Facing lawsuits and financial losses, Chubb Corporation put the school for sale in 2004 and eventually sold it for $1 to a partnership of private equity firms called Great Hill Partners and the High-Tech Institute, a network of similar technical schools based in Phoenix, Arizona. Chubb Corporation recognized a $31 million loss from the sale.

The organization lost $9 million in 2005. The location in Chicago was renamed to Banner Institute in January 2006, and the location in Arlington, Virginia was renamed Banner College. However, as of 2007, The Washington Post' reported that the chain was still struggling with lawsuits and challenges to accreditation. Banner College in Virginia closed in August 2008 after ten years of operation.

By 2010, the colleges were being operated by the Anthem Education Group, a company owned by Great Hills Partners. At that time, the group was based in Phoenix and operated 23 accredited colleges.

------------

» **Task set**:
A – Answer these questions from the school history passage:
(i) For what price was the school sold?
(ii) When did Banner College in Virginia close?
(iii) How many accredited colleges did the group operate in 2010?
B – Retype the school history passage from "The organization lost" up to and including "23 accredited colleges.".
C – Carry the school history passage on from its final sentence.
The items that come next have nothing to do with this.

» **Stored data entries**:
------------

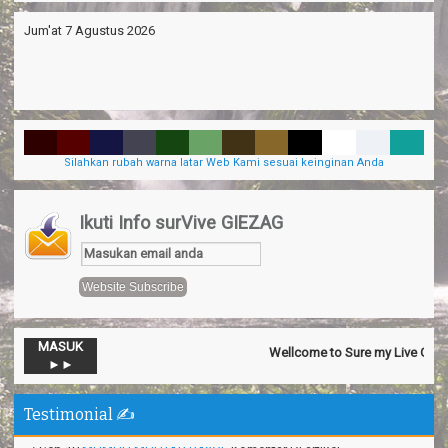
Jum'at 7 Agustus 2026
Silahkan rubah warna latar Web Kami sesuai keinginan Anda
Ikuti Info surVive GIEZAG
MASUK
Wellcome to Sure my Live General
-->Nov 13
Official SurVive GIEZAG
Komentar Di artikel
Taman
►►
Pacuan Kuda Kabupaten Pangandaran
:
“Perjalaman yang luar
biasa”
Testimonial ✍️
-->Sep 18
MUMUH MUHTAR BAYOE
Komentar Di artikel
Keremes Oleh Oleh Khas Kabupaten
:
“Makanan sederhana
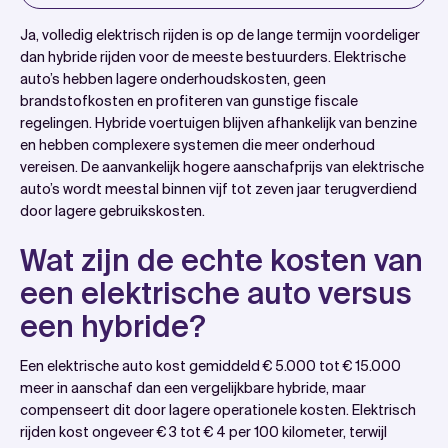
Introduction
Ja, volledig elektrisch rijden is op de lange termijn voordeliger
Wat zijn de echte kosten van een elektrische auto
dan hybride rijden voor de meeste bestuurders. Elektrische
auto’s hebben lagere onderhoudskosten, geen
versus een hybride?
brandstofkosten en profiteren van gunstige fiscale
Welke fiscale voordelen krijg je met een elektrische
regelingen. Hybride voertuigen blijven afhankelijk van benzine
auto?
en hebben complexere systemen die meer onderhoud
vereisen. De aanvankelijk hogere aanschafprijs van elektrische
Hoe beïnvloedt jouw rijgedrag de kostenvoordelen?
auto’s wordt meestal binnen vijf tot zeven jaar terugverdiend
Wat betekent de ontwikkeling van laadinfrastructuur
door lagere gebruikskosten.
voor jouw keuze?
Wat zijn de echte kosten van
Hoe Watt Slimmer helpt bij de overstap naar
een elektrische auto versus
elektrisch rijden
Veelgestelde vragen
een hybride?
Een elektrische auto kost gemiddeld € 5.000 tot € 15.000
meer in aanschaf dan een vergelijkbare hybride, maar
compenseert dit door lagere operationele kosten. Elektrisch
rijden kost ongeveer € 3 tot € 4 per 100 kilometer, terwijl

------------

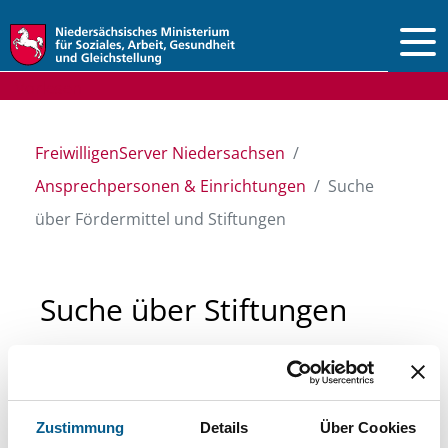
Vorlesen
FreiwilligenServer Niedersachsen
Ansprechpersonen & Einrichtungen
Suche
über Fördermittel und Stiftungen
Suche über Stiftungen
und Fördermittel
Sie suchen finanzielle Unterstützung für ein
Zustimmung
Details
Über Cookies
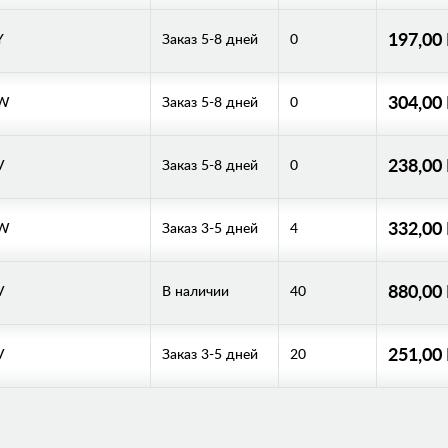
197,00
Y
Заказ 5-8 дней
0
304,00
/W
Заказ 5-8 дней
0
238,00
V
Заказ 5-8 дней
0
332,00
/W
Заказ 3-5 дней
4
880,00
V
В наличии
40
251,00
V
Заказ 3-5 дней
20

------------

» **Answers to the exercise**:
A –
(i) $1
(ii) August 2008
(iii) 23

B –
The organization lost $9 million in 2005. The location in Chicago was renamed to Banner Institute in January 2006, and the location in Arlington, Virginia was renamed Banner College. However, as of 2007, The Washington Post' reported that the chain was still struggling with lawsuits and challenges to accreditation. Banner College in Virginia closed in August 2008 after ten years of operation.

By 2010, the colleges were being operated by the Anthem Education Group, a company owned by Great Hills Partners. At that time, the group was based in Phoenix and operated 23 accredited colleges.

C –
In 2012, the company was acquired by Education Training Corporation in Florida. The merger expanded the educational areas offered by AEG. As of November 2013, the group operated 8 brands, including Anthem College, Anthem College – Bryman School, Anthem Career College, Florida Career College, FCC Anthem College, Anthem College Online, Anthem Institute, and Morrison University.

In 2013, the company operated 34 campuses in various states and one online institution before closing most of its campuses.

In August 2014, Anthem Education Group filed for bankruptcy and closed abruptly in several states. 14 of Anthem's campuses were sold to (IEC) before the bankruptcy filing. 150 staff members were laid-off due to the closure, although plans were for IEC to re-hire many of former Anthem employees.

In 2016, Anthem's accreditor, ACICS, lost its authority, until it was temporarily restored in 2018.